I’ve been tasked at coming up with a standard architecture for us to apply to our future projects. Yeah, I know, there’s no blanket answer for everything, but given the requirements I expect, I think a single architecture can handle 95% of what we’ll be doing and we can deviate/improve as necessary for the other 5%.
Ultimately I don’t yet know what this is going to look like but this is the direction I’m leaning in:
- SQL Server 2008 (R2 later this year) database (our schema with lots of data already exists for much of this)
- Some sort of code generation with customizable extensions for our DAL (be it Entity Framework, OpenAccess, nHibernate, or anything else) – I just don’t want to write it. Since our db already exists and we traditionally make db changes before code changes, this will be generated from our db instead of vice versa.
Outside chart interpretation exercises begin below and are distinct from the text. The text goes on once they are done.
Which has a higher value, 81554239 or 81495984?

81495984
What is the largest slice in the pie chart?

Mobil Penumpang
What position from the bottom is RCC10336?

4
- SOA implementation abstracting away our DAL via WCF
- DDD-based business tier
- SOA implementation abstracting away our business logic via WCF
- Various clients consuming our business logic:
- Various different web applications (some web forms, some MVC, who knows what else) consuming similar business objects but for different audiences.
- RIA services that will be publicly exposed for Silverlight clients and perhaps more later
Other things that I think I’m going to do with this architecture:
- For authentication, I think we’re going to use Active Directory Lightweight Directory Services (AD LDS), formerly called Active Directory Application Mode (ADAM) in Windows Server 2003. LDAP is a bit of a heavy protocol for web authentication but there are reasons for this mostly driven by some systems that will be existing outside of this architecture. Also, we don’t expect to have an overwhelmingly large number of users so this should be manageable as well.
- I want us to have a library to include in our code that provides standard extension methods off of the IIDentity interface to help us with authentication and authorization initiatives. This will be usable within our code and possibly within WCF as well. This will allow maximum code reusability across various environments (WinForms, WebForms, Services, etc.).
- SOA-based abstraction for various other services (sending email, third-party services that we consume, etc.) via WCF wrappers. This will allow us to have several tiny service applications that have little-to-no dependencies upon anything. Also, at some point in the future I think I want to put in some kind of enterprise service bus in here to handle the various disconnected systems and this will help facilitate that when the time comes.
- TDD – I really want this to be strong around the architecture and the base components for it (perhaps with a GNDN reference implementation in it) and as we begin to fill out these architectures, I really want us to have good code coverage.
- Logging and a lot of the security I want WCF to take care of. There will be some internal security that our app needs to take care of, which we’ll use our IIdentity mixins for, but I want as much of the uninteresting stuff to be taken care of by WCF. We’ll see if this happens, though.
So there you have it – my current project to get a reference implementation made for. I can’t promise it but I will see what all I can share for others to use as I get this done. That will mostly depend on whether or not I get to complete it before I need to start implementing our actual applications inside this architecture. For now I’m just throwing together quite a few proof-of-concept applications before I can get this built.